You should not necessarily sample dataset A to reduce its instances. Several methods are available for efficient learning from imbalanced datasets, such as Majority Undersampling (exactly what you did), Minority Oversampling, SMOTE, and etc. Here is an empirical comparison of these methods: http://machinelearning.org/proceedings/icml2007/papers/62.pdf

Alternatively, you may define a custom cost matrix for the classifier. In other words, assuming B=Positive class, you may define cost(False Positive) < cost(False Negative). In this case, the classifier's output will bias towards the positive class. Here is a very helpful tutorial: http://citeseerx.ist.psu.edu/viewdoc/download?doi=10.1.1.164.4418&rep=rep1&type=pdf

Question 2

A lot of this gets into how good "accuracy" is as a measure of performance, and that depends on your problem. If misclassifying "A" as "B" is just as bad/ok as misclassifying "B" as "A", then there is little reason to do anything other than just mark everything as "A", since you know it will reliably get you a 98% accuracy (so long as that unbalanced distribution is representative of the true distribution).

Without knowing your problem (and if accuracy is the measure you should use), the best answer I could give is "it depends on the data set". It is possible that you could get past 99% accuracy with standard naive bays, though it may be unlikely. For Naive Bayes in particular, one thing you could do is to disable the use of priors (the prior is essentially the proportion of each class). This has the effect of pretending that every class is equally likely to occur, though the model parameters will have been learned from uneven amounts of data.
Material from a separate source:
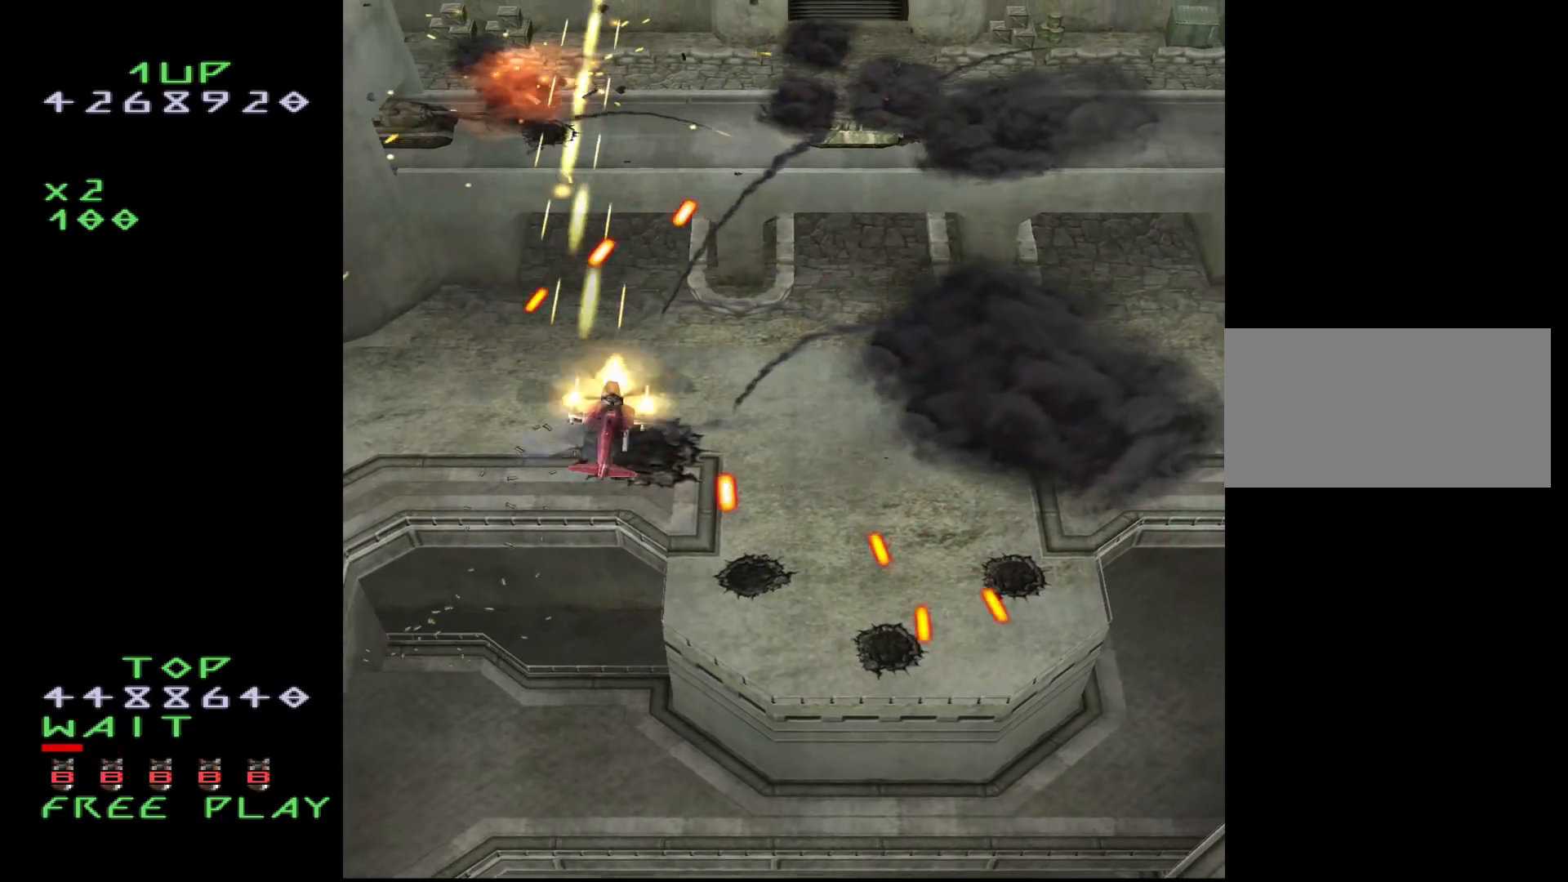
{"buttons": ["CROSS", "DPAD_DOWN", "DPAD_LEFT"], "events": [[17, "CROSS", "down"], [317, "DPAD_DOWN", "down"], [317, "DPAD_RIGHT", "up"], [367, "DPAD_LEFT", "down"]]}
Your proposed solution is a common practice, it sometimes works well. Another practice is to create fake data for the smaller class (how would depend on your data, for text documents I'm not aware of any particularly good way). Another practice is to increase the weights of the data points in the under-represented classes.

You can search for "imbalanced classification" and find a lot more information about these types of problems (they are one of the harder ones).

If accuracy is not actually a good measure for your problem, you can search for more information about "cost sensitive classification" which should be helpful.